An object of the present invention therefore is to enable drill pipe to move cleanly through geological formations by reducing frictional drag.
A further object of the present invention is to allow for drilling operations with significantly reduced occurrence of the drilling string getting “stuck in hole”, and increasing achievable drill depths beyond current limits, in the region of 20,000 ft to 30,000 ft. Accordingly, by meeting these objects, there is provided a reduction in the costs associated with drilling operations and a increased ability to reach reservoirs are that are not able to be reached due to current constraints, as described herein before.
According to a first aspect of the present invention, there is provided apparatus for oscillating a drill string within a well bore, comprising one or more pumps for introducing fluid into a drill string and a modifying means, wherein the modifying means induces a fluid pressure differential which is transmitted to the drill string via the pumps, and wherein the fluid pressure differential causes said drill string to oscillate.
Optionally the modifying means is mechanically operated.
Alternatively the modifying means to hydraulically operated.

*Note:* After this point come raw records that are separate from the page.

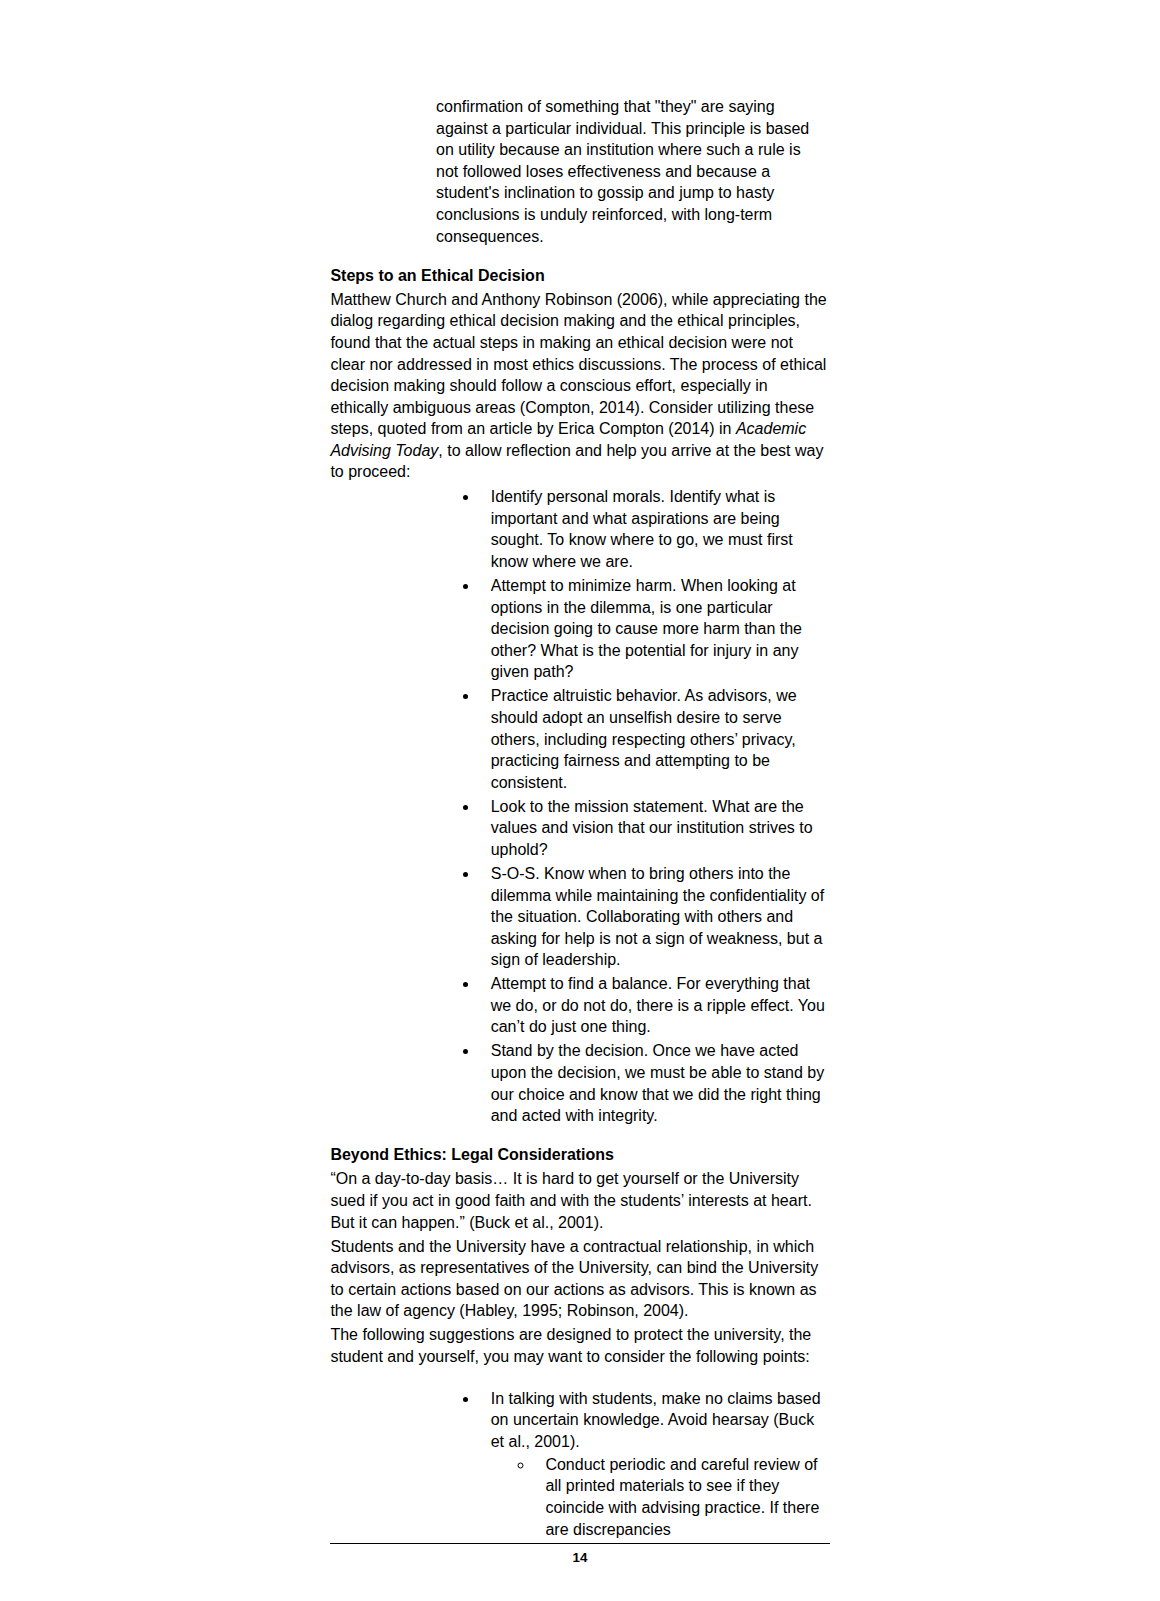confirmation of something that "they" are saying against a particular individual. This principle is based on utility because an institution where such a rule is not followed loses effectiveness and because a student's inclination to gossip and jump to hasty conclusions is unduly reinforced, with long-term consequences.
Steps to an Ethical Decision
Matthew Church and Anthony Robinson (2006), while appreciating the dialog regarding ethical decision making and the ethical principles, found that the actual steps in making an ethical decision were not clear nor addressed in most ethics discussions. The process of ethical decision making should follow a conscious effort, especially in ethically ambiguous areas (Compton, 2014). Consider utilizing these steps, quoted from an article by Erica Compton (2014) in Academic Advising Today, to allow reflection and help you arrive at the best way to proceed:
Identify personal morals. Identify what is important and what aspirations are being sought. To know where to go, we must first know where we are.
Attempt to minimize harm. When looking at options in the dilemma, is one particular decision going to cause more harm than the other? What is the potential for injury in any given path?
Practice altruistic behavior. As advisors, we should adopt an unselfish desire to serve others, including respecting others’ privacy, practicing fairness and attempting to be consistent.
Look to the mission statement. What are the values and vision that our institution strives to uphold?
S-O-S. Know when to bring others into the dilemma while maintaining the confidentiality of the situation. Collaborating with others and asking for help is not a sign of weakness, but a sign of leadership.
Attempt to find a balance. For everything that we do, or do not do, there is a ripple effect. You can’t do just one thing.
Stand by the decision. Once we have acted upon the decision, we must be able to stand by our choice and know that we did the right thing and acted with integrity.
Beyond Ethics: Legal Considerations
“On a day-to-day basis… It is hard to get yourself or the University sued if you act in good faith and with the students’ interests at heart. But it can happen.” (Buck et al., 2001).
Students and the University have a contractual relationship, in which advisors, as representatives of the University, can bind the University to certain actions based on our actions as advisors. This is known as the law of agency (Habley, 1995; Robinson, 2004).
The following suggestions are designed to protect the university, the student and yourself, you may want to consider the following points:
In talking with students, make no claims based on uncertain knowledge. Avoid hearsay (Buck et al., 2001).
Conduct periodic and careful review of all printed materials to see if they coincide with advising practice. If there are discrepancies
14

Preferably the one or more pumps communicate with at least one fluid containment vessel.
Most preferably said fluid containment vessels are mud pits.
Preferably the one or more pumps are connected to the drill string by flow lines.

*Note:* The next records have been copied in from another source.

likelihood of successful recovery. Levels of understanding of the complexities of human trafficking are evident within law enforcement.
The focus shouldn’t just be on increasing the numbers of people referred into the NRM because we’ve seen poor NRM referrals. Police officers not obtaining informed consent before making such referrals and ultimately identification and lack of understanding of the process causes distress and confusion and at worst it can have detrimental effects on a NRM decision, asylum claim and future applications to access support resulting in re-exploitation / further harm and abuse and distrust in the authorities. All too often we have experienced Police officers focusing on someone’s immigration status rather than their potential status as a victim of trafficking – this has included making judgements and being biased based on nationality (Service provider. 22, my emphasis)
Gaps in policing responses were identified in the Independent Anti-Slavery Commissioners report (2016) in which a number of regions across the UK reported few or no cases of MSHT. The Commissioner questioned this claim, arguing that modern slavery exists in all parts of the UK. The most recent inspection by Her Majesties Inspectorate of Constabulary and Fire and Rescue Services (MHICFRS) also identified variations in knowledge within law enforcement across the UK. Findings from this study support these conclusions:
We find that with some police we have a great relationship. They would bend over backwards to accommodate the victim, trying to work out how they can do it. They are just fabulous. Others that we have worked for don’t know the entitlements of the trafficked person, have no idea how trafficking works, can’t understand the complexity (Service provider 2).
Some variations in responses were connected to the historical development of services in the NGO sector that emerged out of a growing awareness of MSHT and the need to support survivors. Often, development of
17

Typically the one or more pumps transfer fluid from the fluid containment vessels to the drill string via the flow lines.
Preferably the modifying means provides an oscillating mechanism.
In one embodiment the oscillating mechanism is provided by periodical expulsion of a predetermined volume of fluid from the pump.
Preferably the volume of fluid is expelled from the pump by a choking means.
In one embodiment the oscillating mechanism is provided by a turbine.
Preferably the turbine is accentrically positioned.
In one embodiment the oscillating mechanism is provided by an acentric helix.
Typically the helix rotates under the influence of fluid and thereby provides a centrifugal force.
In one embodiment the oscillating mechanism is provided by one or more motors.
Preferably the one or more motors are connected to a piston.
The modifying means can be provided on the drill string, flow line or on the pumps.
According to a second aspect of the present invention, there is provided a method for running a drill string into a well bore comprising creating a fluid pressure differential by mechanical or hydraulic means, and transmitting the fluid pressure differential to the drill string, the fluid pressure differential thereby causing the drill string to oscillate.